Sunday, March 29, 2009

The Torture Memos Finally Catch Up With Mr Yoo

The New York Times today March 28, 2009, ran a story on the crusading Spanish judge Balthazar Garzon (accented on the "o"). (Garzon is the investigating judge who sucessfully prosecuted the nortorious Augusto Pinochet, the Chilean dictator. The dust had died down when Pinochet, in the UK for medical treatment, was actually arrested and tried.) In: "Spanish Court Weighs Inquiry on 6 Bush Era Officials"
See:
http://www.nytimes.com/2009/03/29/world/europe/29spain.html?em . "A Spanish court has taken the first steps toward opening a criminal investigation into allegations that six former high-level Bush administration officials violated international law by providing the legal framework to justify the torture of prisoners at Guantánamo Bay, Cuba, an official close to the case said."

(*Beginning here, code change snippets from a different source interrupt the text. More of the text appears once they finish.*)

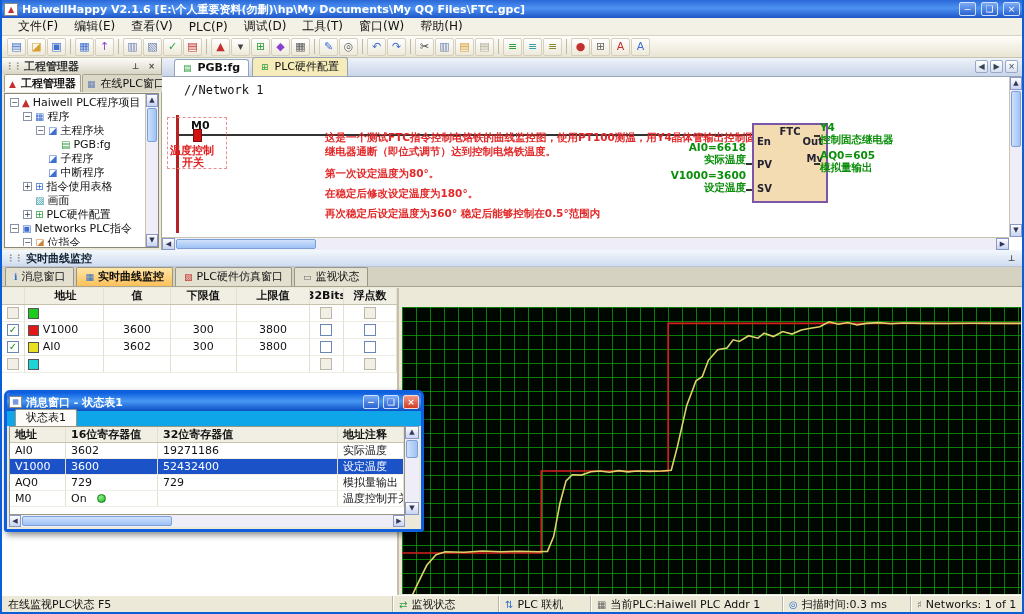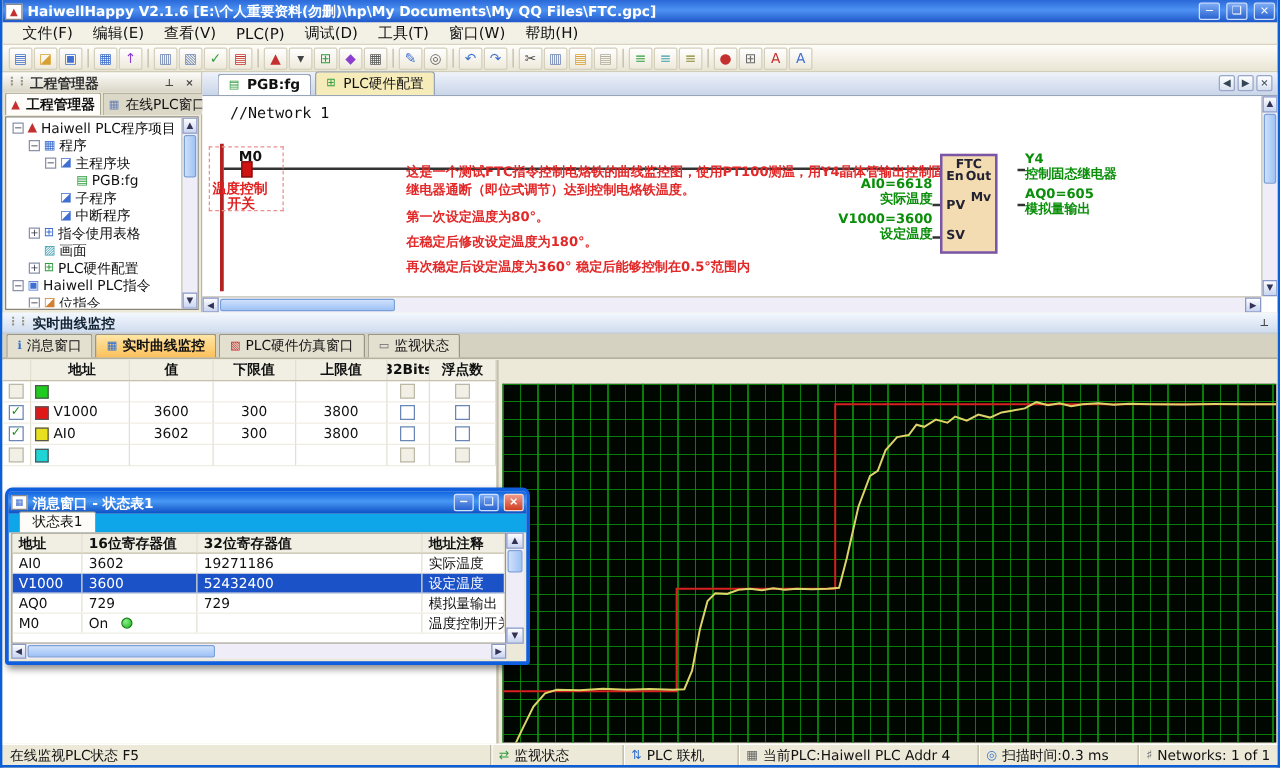--- a/index.html
+++ b/index.html
@@ -51,21 +51,21 @@
   .canvas{position:absolute;top:19px;left:0;right:13px;bottom:13px;background:#fff;overflow:hidden}
   .canvas *{position:absolute;white-space:nowrap}
   .net-comment{left:22px;top:6px;font-family:"DejaVu Sans Mono","Liberation Mono",monospace;font-size:12px;color:#111}
   .rail{left:14px;top:38px;width:3px;height:118px;background:#b42222}
   .wire{left:17px;top:57px;height:2px;width:573px;background:#333}
   .sel-box{left:5px;top:40px;width:60px;height:52px;border:1px dashed #e89090}
   .m0lab{left:29px;top:42px;font-weight:bold;color:#111}
   .contact{left:31px;top:52px;width:9px;height:13px;background:#d01414;border:1px solid #7a0c0c}
   .cdesc{color:#e02020;font-weight:bold}
   .cmt{left:163px;color:#e22828;font-size:10.5px;font-weight:bold}
-  .ftc{left:590px;top:46px;width:46px;height:80px;background:#f3dcb2;border:2px solid #7a55a8}
+  .ftc{left:590px;top:46px;width:76px;height:80px;background:#f3dcb2;border:2px solid #7a55a8}
   .ftc span{position:absolute;font-size:10px;font-weight:bold;color:#223}
   .glab{color:#0b8f0b;font-weight:bold;font-size:10.5px;line-height:12px}
   .g-right{text-align:right}
   .stub{height:2px;background:#333}
   .e-vscroll{position:absolute;top:19px;right:0;width:13px;bottom:13px;background:#efeef8;border-left:1px solid #c8c4b0;display:flex;flex-direction:column}
   .e-hscroll{position:absolute;left:0;right:13px;bottom:0;height:13px;background:#efeef8;border-top:1px solid #c8c4b0;display:flex}
   .sarrow.h{width:13px;height:100%;line-height:11px}
   .hthumb{margin:1px;width:140px;background:linear-gradient(#cfe0fb,#9ec2f5);border:1px solid #7aa0d8;border-radius:2px}
   .hfill{flex:1}
   
@@ -310,21 +310,21 @@
             <span class="tlabel">画面</span>
           </div>
           <div class="tree-row" style="padding-left: 17px;">
             <span class="expander">+</span>
             <span class="ticon" style="color: rgb(47, 158, 63);">⊞</span>
             <span class="tlabel">PLC硬件配置</span>
           </div>
           <div class="tree-row" style="padding-left: 4px;">
             <span class="expander">−</span>
             <span class="ticon" style="color: rgb(63, 111, 208);">▣</span>
-            <span class="tlabel">Haiwell PLC指令</span>
+            <span class="tlabel">Networks PLC指令</span>
           </div>
           <div class="tree-row" style="padding-left: 17px;">
             <span class="expander">−</span>
             <span class="ticon" style="color: rgb(208, 128, 48);">◪</span>
             <span class="tlabel">位指令</span>
           </div>
         </div>
       <div class="vsb">
         <span class="sarrow">▲</span>
         <span class="vthumb"></span>
@@ -601,21 +601,21 @@
     <span class="sseg" style="width:106px">
       <span class="sic">⇄</span>
       <span>监视状态</span>
     </span>
     <span class="sseg" style="width:92px">
       <span class="sic">⇅</span>
       <span>PLC 联机</span>
     </span>
     <span class="sseg" style="width:192px">
       <span class="sic">▦</span>
-      <span>当前PLC:Haiwell PLC Addr 4</span>
+      <span>当前PLC:Haiwell PLC Addr 1</span>
     </span>
     <span class="sseg" style="width:128px">
       <span class="sic">◎</span>
       <span>扫描时间:0.3 ms</span>
     </span>
     <span class="sseg" style="width:112px">
       <span class="sic">♯</span>
       <span>Networks: 1 of 1</span>
     </span>
   </div>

Hooray for Judge Garzon! It seems very likely the case will go forward against these men including the notorious Mr. Yoo, Feith, Attorney General Gonzales and others less well known who made it possible for the President and Mr Cheney to abandon the rule of law. Most of these men including Mr Yoo who now sits happily in a professorship at a prestigious university will become international criminals subject to arrest if they leave the country.
The wheels of justice grind slowly....but exceedingly fine. The hope for Mr. Yoo and his kind to be seen escorted from their homes with trench coats over their heads (as they deserve) is probably not going to happen...but the fact that they will not have the freedom of travel and will be classified as international criminals will be sufficient to upset their lives and stand as a warning to other lawyers who would wish to circumvent our laws "Gonzalo Boye, the Madrid lawyer who filed the complaint, said that the six Americans cited had had well-documented roles in approving illegal interrogation techniques, redefining torture and abandoning the definition set by the 1984 Torture Convention........... Our profession does not allow us to misuse our legal knowledge to create a pseudo-legal frame to justify, stimulate and cover up torture.” said Boye.
The article supports the notion that Spain has the authority to prosecute the case and it records events here in the US, our recent successful prosecution for torture of a Liberian who committed the acts in Liberia which establish precedent for the Spanish prosecutions. I await the results and the squirming and denials of the inditees with great anticipation.